§ Supplied data:
--------

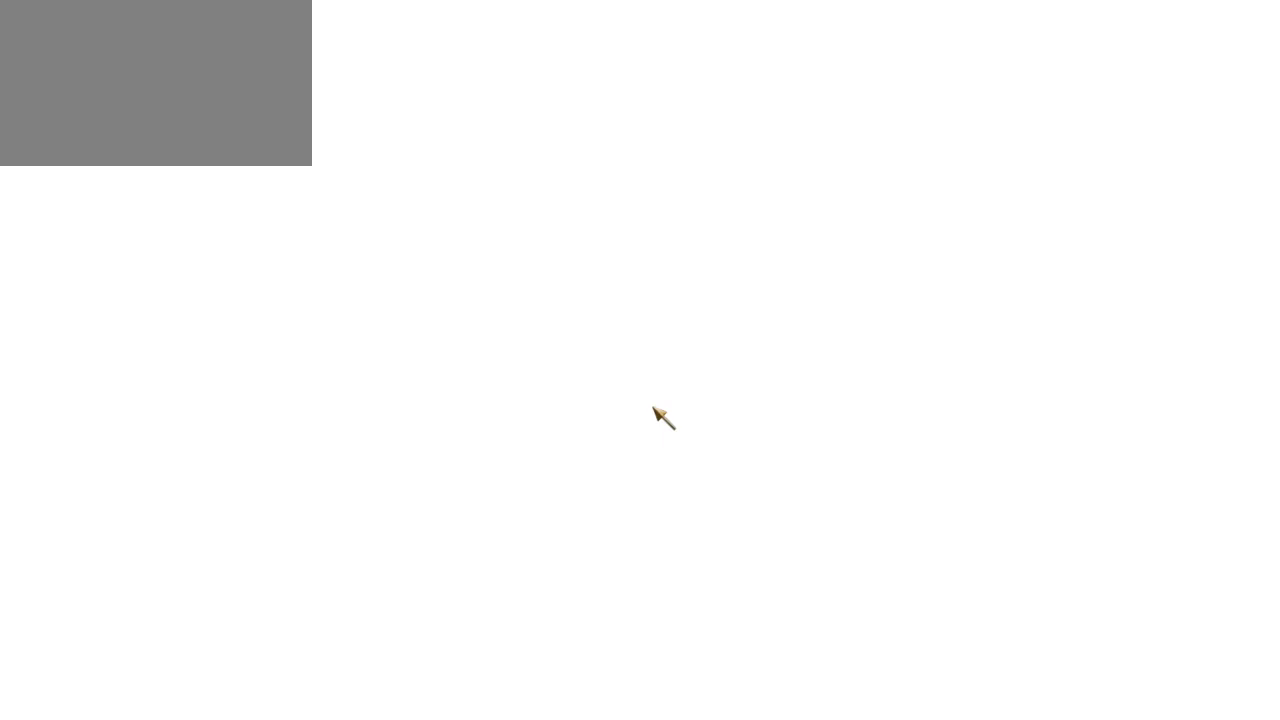
{"keys": [], "mouse": [], "events": []}
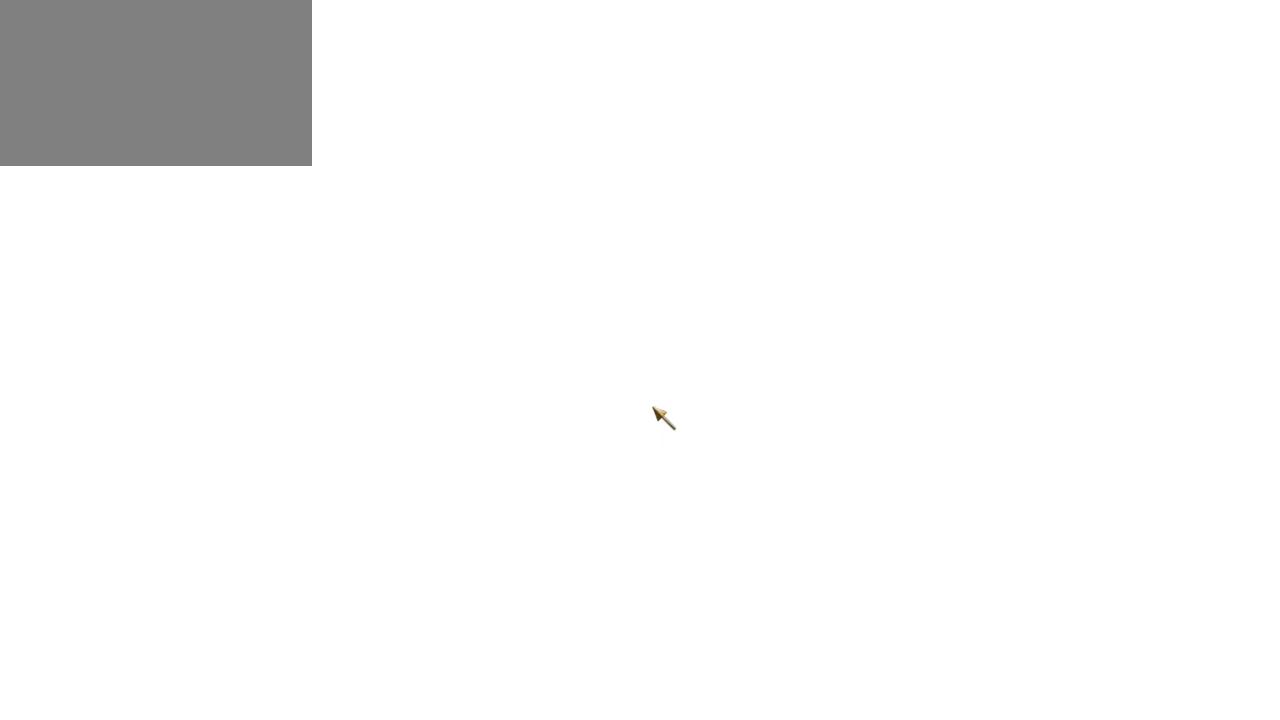
{"keys": [], "mouse": [], "events": []}
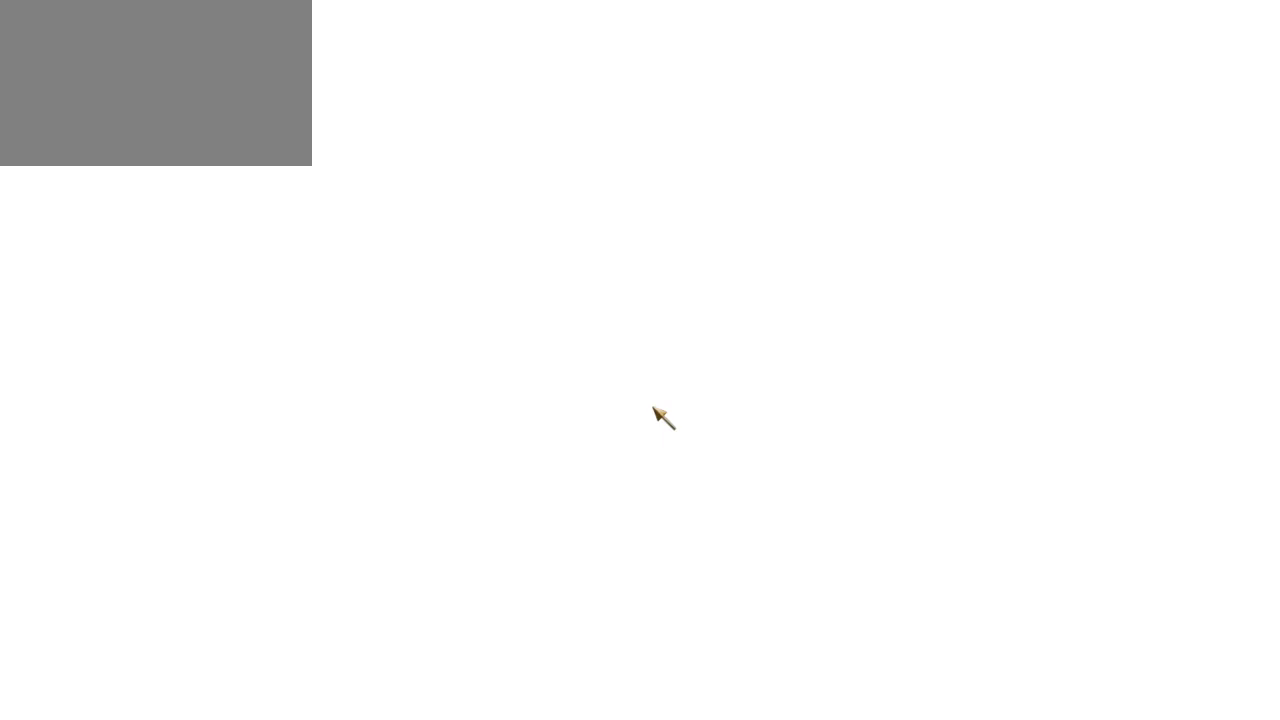
{"keys": [], "mouse": [], "events": []}
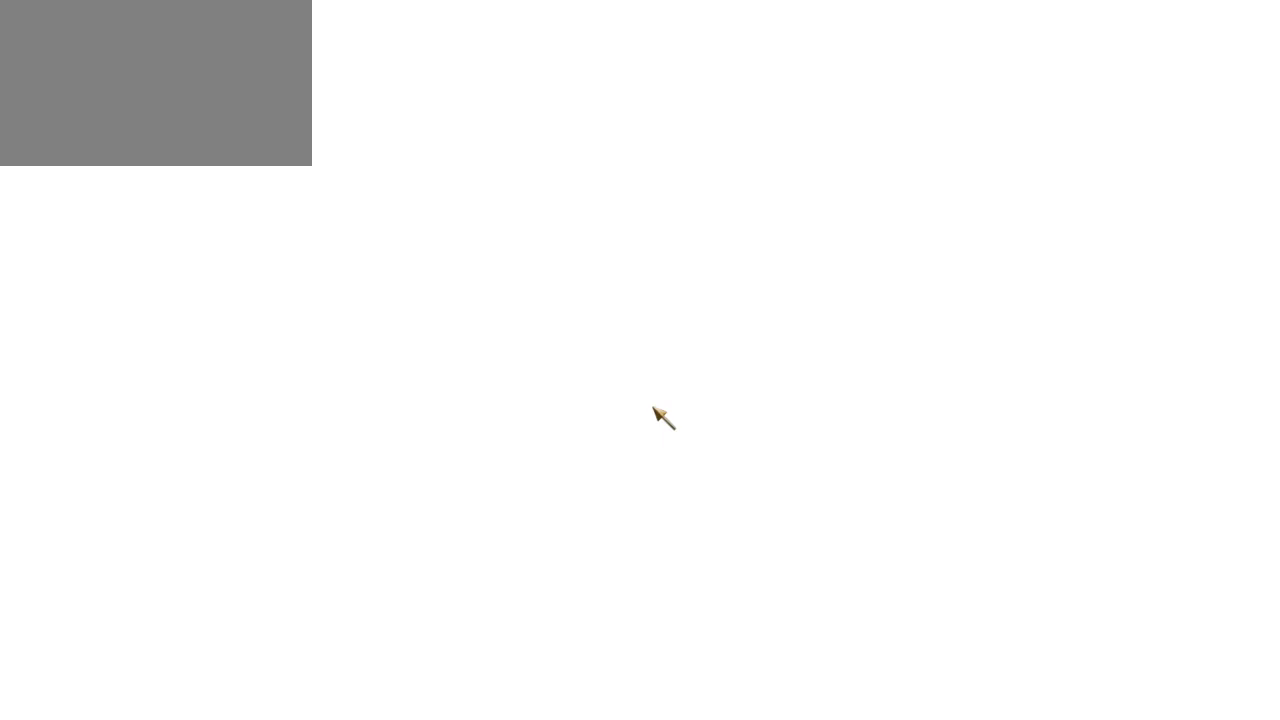
{"keys": [], "mouse": [], "events": []}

--------

§ Task goal:
Give the data again exactly as written, with all pictures left out.

§ Result of the exercise:
{"keys": [], "mouse": [], "events": []}
{"keys": [], "mouse": [], "events": []}
{"keys": [], "mouse": [], "events": []}
{"keys": [], "mouse": [], "events": []}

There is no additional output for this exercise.